# Chainsaw stalls when warmed up



## MISmallEngine (Jul 30, 2011)

I have a relatively new (about 5 years old) Craftsman chainsaw that has been used fewer than 10 hours. It starts up great with a few pulls. After it has been running for about 2 minutes at full throttle, it peters out and won't restart. It is a new spark plug and a new coil and fresh gas and the carb is clean as a whistle. If I let it cool for a few hours, it will start back up and run great until it is warmed up.

Is this a carb adjustment? If so, please recommend which screw needs to go which direction (in or out).


----------



## jrrdw (Jun 26, 2010)

How is the compression after it's warmed up? Does it feel the same as it does when it's cold?


----------



## MISmallEngine (Jul 30, 2011)

Good question. I do not have a compression tester but it pulls the same once warm as when it is cold. I know because I have pulled it about 100 times after it stalls out.


----------



## jrrdw (Jun 26, 2010)

Make sure your exhaust is clean before making any carb adjustments. Have you changed your fuel filter? 

Check the casing screws when it's warm and stalls out. If they are lose the saw will get a leak and stop running.
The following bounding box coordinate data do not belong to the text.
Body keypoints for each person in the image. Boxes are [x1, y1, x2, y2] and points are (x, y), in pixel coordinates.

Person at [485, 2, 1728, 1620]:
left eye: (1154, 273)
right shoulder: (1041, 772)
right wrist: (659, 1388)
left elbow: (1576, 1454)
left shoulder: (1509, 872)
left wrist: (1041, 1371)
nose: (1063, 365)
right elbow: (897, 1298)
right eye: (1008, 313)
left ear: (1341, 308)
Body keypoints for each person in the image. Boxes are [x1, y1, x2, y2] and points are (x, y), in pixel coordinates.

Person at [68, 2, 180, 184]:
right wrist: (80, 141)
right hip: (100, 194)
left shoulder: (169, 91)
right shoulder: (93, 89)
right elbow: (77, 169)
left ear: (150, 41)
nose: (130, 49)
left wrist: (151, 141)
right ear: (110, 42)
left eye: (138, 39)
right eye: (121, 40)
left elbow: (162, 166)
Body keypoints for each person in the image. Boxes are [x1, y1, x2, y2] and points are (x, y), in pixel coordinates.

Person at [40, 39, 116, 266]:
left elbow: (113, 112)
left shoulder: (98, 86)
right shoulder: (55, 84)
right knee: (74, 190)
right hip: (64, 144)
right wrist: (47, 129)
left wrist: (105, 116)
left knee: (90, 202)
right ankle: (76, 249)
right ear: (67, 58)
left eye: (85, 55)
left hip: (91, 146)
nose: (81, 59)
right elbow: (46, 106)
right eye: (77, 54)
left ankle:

Full throttle adjustment is the "H" needle and the "L" needle is for idle and transition to full throttle from idle. Remember where the adjustments are before changing them in case it doesn't help.


----------



## K-B (Oct 24, 2005)

That sounds like it might be a non-functional tank vent. I'm not sure where the vent would be on that model, but a quick way to determine whether it's working is to pop the cap open when it shuts off. If it starts back up in a few pulls, then the vent isn't working.


----------